Das Faszinierende am Wesen des Fußballfans im Allgemeinen und des "Clubberers" im Besonderen ist es, dass selbst kritische Geister wie Wolfgang Krippel fest an ihren Verein glauben, der am Sonntag bei Holstein Kiel gewinnen muss, wenn er sich nicht ausgerechnet auf Schützhilfe vom ungeliebten Lokalrivalen SpVgg Greuther Fürther verlassen will.

Krippel: "Die Mannschaft wird wieder ein anderes Gesicht zeigen und am Ende stehen wir über dem Strich!" Sprich: Der 1. FC Nürnberg muss nicht in eine Relegation mit ungewissem Ausgang gegen den Dritten der 3. Liga. In diesem Fall befürchtet der Ebermannstädter Fanclub-Vorsitzende Schlimmes, denn dieser sei nach einer erfolgreichen Saison psychisch definitiv besser drauf. "Wir haben heuer hingegen keine richtige Mannschaft, da reißt keiner den anderen mit – und beim ersten Gegenwind fällt das Gebilde um wie ein Kartenhaus." Nur so könne man sich erst einen 6:0-Sieg in Wehen-Wiesbaden und dann die prompte 0:6-Pleite gegen Stuttgart erklären. Die sei schon ein gewaltiger Genickschlag gewesen.

Dass man nun gegebenenfalls Fürther Unterstützung braucht, ist für Krippel kein Problem: "Die würde ich annehmen, ich würde meinen Hut ziehen vor dem Kleeblatt, wenn es gegen Karlsruhe punktet. Denn mein Club hat sich in manchen Jahren auch schon hängen lassen, wenn es zum Saisonende hin für ihn um nichts mehr ging."

Felsenfest überzeugt vom Klassenverbleib des FCN ist Heinz Hofbeck, Chef der Clubfreunde Heroldsbach/Thurn: "Selbstverständlich glaube ich an meinen Club, auf keinen Fall werden wir absteigen. Wir holen die Punkte in Kiel, dann brauchen wir auch keine Hilfe aus Fürth."

Das Auf und Ab in dieser Saison habe einen aber schon verrückt machen können, räumt er ein. Das 0:6 nach dem 6:0 sei schon kaum zu erklären. Außer vielleicht damit, dass man es eben mit dem Club zu tun habe – "und von dem sind wir Fans ja über die Jahre ja schon einiges gewohnt". Aber selbst wenn man in die Relegation müsse, werde das Team die Klasse halten.

Horst Ilgner fordert einfach mehr Kampfgeist. "Mir ist das alles zu lasch, da stimmt die ganze Einstellung nicht", sagt der Vorsitzende der Poxdorfer Glubberer 07. 3. Liga – das dürfe nicht sein für einen Verein wie den 1. FC Nürnberg.

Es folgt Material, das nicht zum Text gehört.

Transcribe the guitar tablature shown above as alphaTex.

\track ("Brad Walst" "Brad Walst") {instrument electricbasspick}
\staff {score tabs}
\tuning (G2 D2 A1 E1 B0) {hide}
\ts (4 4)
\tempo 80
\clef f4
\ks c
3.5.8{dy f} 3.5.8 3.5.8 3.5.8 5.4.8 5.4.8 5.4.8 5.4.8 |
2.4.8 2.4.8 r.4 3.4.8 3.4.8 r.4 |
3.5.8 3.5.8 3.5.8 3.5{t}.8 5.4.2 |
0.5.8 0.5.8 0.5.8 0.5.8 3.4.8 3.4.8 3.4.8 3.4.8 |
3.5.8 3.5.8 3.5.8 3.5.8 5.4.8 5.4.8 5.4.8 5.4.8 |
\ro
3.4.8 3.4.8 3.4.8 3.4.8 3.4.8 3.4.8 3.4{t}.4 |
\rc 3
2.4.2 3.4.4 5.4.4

Sein Innenleben offenbart folgender Satz: "Irgendwie glaube ich an den Klassenerhalt, aber vor allem hoffe ich ganz arg auf ihn." Denn die Mannschaft sei zum Teil gar nicht schlecht, habe gute Einzelspieler wie Schleusener, Geis oder Dovedan geholt, sie sei eben nur überhaupt nicht gefestigt. Auch vermisse er ein System, oft sehe vieles amateurhaft aus. Die Lage sei "deprimierend", aber man könne sich notfalls ja auch noch über die Relegation retten. "Aber dazu muss sich die Mannschaft unbedingt zusammenraufen", fordert Ilgner.

"Das letzte halbe Jahr war eine Katastrophe, einfach grottenschlecht", kommentiert Klaus Wagner die Lage bei seinem Herzensverein. Zwischendurch sei es so weit gewesen, dass sich der Vorsitzende der Clubfreunde Aischgrund in Hallerndorf schon gedacht habe: "Da sollen sie doch absteigen!" Doch ernsthaft will das natürlich kein Fan erleben – und so tippt er jetzt auf einen Nürnberger 3:1-Sieg in Kiel. "Dann brauchen wir auch keine Fürther zum Drinbleiben." Das wäre sicherlich eine Schmach, aber man hätte sich dieses Problem ja leicht vom Hals schaffen können, wenn man vor einigen Wochen im Derby besser gespielt und gewonnen hätte, so Wagner.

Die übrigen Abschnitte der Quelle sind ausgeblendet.